■ WHAT YOU NEED TO DO
Extract every line of the data below that contains the string "WebApplication", matching case exactly.

■ EXTRACTED RECORDS
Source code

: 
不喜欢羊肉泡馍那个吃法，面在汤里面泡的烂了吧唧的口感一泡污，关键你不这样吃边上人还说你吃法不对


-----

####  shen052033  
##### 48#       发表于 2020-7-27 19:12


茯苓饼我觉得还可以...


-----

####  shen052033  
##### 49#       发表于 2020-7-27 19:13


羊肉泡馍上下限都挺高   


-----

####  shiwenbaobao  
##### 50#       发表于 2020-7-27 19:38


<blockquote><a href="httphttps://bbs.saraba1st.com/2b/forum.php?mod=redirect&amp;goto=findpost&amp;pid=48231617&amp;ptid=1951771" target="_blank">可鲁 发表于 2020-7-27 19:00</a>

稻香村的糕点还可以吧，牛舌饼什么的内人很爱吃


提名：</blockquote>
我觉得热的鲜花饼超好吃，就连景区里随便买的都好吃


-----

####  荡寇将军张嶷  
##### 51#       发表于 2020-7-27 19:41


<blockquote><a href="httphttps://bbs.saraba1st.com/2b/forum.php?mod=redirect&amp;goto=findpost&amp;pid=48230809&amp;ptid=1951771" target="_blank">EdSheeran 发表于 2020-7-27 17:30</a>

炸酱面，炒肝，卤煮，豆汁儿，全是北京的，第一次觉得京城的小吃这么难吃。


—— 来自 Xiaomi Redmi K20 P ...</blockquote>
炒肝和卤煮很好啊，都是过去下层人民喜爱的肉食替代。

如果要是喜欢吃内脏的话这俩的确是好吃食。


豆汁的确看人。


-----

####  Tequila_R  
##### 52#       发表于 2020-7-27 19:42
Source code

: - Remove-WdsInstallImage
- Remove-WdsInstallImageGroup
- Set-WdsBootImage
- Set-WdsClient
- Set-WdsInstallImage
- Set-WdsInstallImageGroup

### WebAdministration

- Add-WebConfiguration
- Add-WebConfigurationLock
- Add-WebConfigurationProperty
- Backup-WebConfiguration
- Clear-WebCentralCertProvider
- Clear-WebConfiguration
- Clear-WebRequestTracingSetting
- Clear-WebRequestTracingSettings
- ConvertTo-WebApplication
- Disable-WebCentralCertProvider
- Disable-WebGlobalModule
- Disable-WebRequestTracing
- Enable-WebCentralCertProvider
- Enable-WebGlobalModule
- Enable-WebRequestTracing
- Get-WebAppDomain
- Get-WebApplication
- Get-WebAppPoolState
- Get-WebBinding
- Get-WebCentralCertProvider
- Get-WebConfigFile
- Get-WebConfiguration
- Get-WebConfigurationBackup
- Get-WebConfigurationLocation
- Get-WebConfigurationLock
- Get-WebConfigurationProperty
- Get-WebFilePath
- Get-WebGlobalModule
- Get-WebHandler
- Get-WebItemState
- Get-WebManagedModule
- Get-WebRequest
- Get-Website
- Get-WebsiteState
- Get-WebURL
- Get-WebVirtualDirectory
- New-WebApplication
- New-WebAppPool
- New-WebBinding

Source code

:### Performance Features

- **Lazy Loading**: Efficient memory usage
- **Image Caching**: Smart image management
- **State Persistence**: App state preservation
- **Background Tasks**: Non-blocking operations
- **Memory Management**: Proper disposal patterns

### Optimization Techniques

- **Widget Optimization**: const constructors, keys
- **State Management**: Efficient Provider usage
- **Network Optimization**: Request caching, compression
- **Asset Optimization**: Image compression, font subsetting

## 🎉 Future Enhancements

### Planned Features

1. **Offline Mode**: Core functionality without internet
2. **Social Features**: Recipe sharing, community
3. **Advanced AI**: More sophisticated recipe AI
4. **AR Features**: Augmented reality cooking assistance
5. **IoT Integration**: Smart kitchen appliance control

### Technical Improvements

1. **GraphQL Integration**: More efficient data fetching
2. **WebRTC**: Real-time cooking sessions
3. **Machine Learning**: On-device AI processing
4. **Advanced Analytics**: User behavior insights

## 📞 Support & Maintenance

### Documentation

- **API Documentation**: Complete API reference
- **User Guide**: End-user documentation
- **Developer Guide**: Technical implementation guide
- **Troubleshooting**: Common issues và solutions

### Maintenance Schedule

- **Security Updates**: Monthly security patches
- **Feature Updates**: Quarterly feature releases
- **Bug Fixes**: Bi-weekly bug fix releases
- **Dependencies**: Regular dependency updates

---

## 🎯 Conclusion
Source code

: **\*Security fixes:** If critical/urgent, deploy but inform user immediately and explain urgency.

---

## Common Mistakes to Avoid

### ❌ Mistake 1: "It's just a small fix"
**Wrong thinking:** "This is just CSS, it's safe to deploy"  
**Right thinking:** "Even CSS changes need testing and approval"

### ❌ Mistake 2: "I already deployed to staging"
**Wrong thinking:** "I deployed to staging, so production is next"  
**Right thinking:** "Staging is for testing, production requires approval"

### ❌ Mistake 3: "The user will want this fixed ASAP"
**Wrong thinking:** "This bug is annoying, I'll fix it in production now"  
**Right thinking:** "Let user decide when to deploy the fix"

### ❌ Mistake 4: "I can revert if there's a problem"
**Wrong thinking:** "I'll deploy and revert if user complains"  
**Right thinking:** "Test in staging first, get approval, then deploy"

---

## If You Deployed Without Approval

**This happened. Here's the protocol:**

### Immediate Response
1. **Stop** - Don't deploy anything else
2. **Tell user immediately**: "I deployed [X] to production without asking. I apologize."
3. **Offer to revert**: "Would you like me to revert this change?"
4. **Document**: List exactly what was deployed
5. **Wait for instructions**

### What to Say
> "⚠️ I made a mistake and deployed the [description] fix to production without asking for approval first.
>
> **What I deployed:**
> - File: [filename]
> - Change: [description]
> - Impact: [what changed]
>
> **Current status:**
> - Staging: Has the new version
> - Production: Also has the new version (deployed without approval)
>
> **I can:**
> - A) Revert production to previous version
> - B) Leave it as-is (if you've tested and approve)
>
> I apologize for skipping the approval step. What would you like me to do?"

■ SOLUTION TO THE EXERCISE
- ConvertTo-WebApplication
- Get-WebApplication
- New-WebApplication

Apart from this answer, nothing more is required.